DOCUMENT =>
-------

Essentially, they saw it as a struggle against human imperfection. Two particular shortcomings concerned them, sinfulness and ignorance, and consequently the practical task of the civic-capitalist thinker and activist was to develop human civilisation by discovering or improving those institutions which encouraged the opposites of sin and ignorance, namely goodness and learning. The moral ideal underlying civic capitalism is that human relations should, as far as possible, be based on free mutual consent rather than force or command. Classical liberals favoured this ideal because they believed it was more consistent with human nature than rule by the `lord of the manor'. But it was also an ideal in the sense that it challenged human character by setting a standard to be aimed for. It presented people with an ideal way to live. The particular combination of institutions that came to be supported had taken reasonably mature shape by the time that liberals like David Hume, Adam Smith, Josiah Tucker, Edmund Burke and William Paley were writing in the eighteenth century. The character of civic capitalism was elaborated further during the American constitutional debates of the 1780s, not least by the authors of the Federalist Papers, by Immanuel Kant and Wilhelm von Humboldt in Germany, by Montesquieu in France and during the nineteenth century by Tocqueville, J.S. Mill and Acton. During this century the tradition has been developed still further by Friedrich Hayek and Michael Novak. It is important to avoid one major source of modern confusion.
Liberty under law is not a doctrine which sees liberty as the absence of all restraint, or freedom from all obstacles to our desires. The classical liberals did not want `power', they wanted `liberty', that is they did not seek the `power' to achieve their particular ambitions, they sought a social order—a civilisation—which allowed every person the liberty under law to contribute to their own good and the good of others as each believed best. To repeat Acton's words: they treasured the liberties of others as their own.

-------

DATASET EXTRACT =>
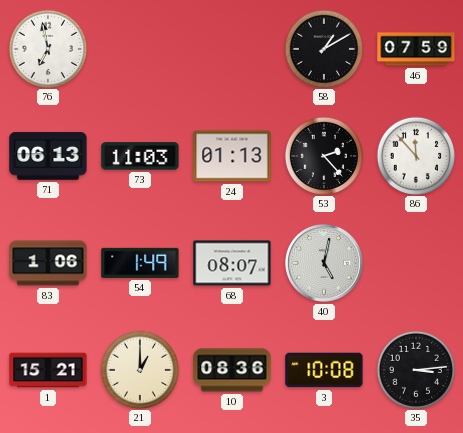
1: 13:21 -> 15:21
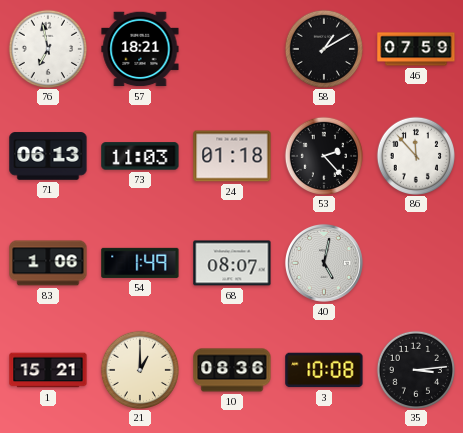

-------

TASK INSTRUCTIONS =>
1/ List the liberals whom the passage on civic capitalism names as writing in the eighteenth century.
2/ Reproduce the section of the passage on civic capitalism that opens with the words containing "Liberty under law is" and closes with "as their own.", but switch "social order" to "political order".
3/ Please resume the passage on civic capitalism from where it stops.

TASK ANSWERS =>
1/ David Hume, Adam Smith, Josiah Tucker, Edmund Burke, William Paley

2/
Liberty under law is not a doctrine which sees liberty as the absence of all restraint, or freedom from all obstacles to our desires. The classical liberals did not want `power', they wanted `liberty', that is they did not seek the `power' to achieve their particular ambitions, they sought a political order—a civilisation—which allowed every person the liberty under law to contribute to their own good and the good of others as each believed best. To repeat Acton's words: they treasured the liberties of others as their own.

3/
The ideal was liberty under law, not liberty to do as anyone pleased. It was liberty guided by conscience rather than naked wants. Nor was it relativistic. Liberty was valued, not because civic capitalists thought that any individual's views or values were as good as anyone else's, but because it is not possible for any authority to identify in advance who will turn out to do the most good, or benefit humankind to the greatest extent, or to judge which values, habits or institutions will ultimately prove most conducive to human co-operation. Consequently, they thought that every one should be free to contribute as each thought proper, in the belief that we will recognise real progress when we see it.
The view of thinkers such as Acton and Tocqueville must also be sharply distinguished from another attitude often associated with liberalism. It is the view, which derives from Rousseau, that people are essentially good and that they are made bad by institutions, such as bad laws or bad governments.
The law is intended, not only to punish wrong conduct, but also to smooth the path of voluntary co-operation. Roughly speaking, criminal law punishes moral wrongs, and civil law is the body of rules that makes it easier to work with other people, as buyers or sellers, employers or employees, and consequently to create wealth more readily.
Thus, civic capitalism was a political philosophy based on a belief in the possibility (but not the inevitability) of progress and how it could best be achieved. In essence, civic capitalists have taken the view that progress is the result of trial and error. As the distinguished turn-ofthe- century economist Alfred Marshall argued, collectivism might seem in the short run to deliver benefits, but this was only because it lived off the fruits of earlier private initiative. In Marshall's view, if the springs of progress were not to dry up, there was no substitute for the bearing of risks at one's own expense.
The civic capitalists were first and foremost concerned to discover those common institutions, both private and public, which, on the one hand, encouraged individuals to become better citizens and which, on the other, reduced the harm that would result when human behaviour fell short of the ideal. Individuals are capable of great self sacrifice and many have laid down their own life for the good of others, but they are also capable of great wickedness. The civic capitalists were idealists whose vision was tempered by their awareness of human fallibility. As Professor Alfred Marshall wrote, `progress mainly depends on the extent to which the strongest, and not merely the highest, forces of human nature can be utilised for the increase of social good'.2 Unlike some conservative thinkers who have celebrated established authority per se, civic capitalists did not forget that authority is a means and not an end."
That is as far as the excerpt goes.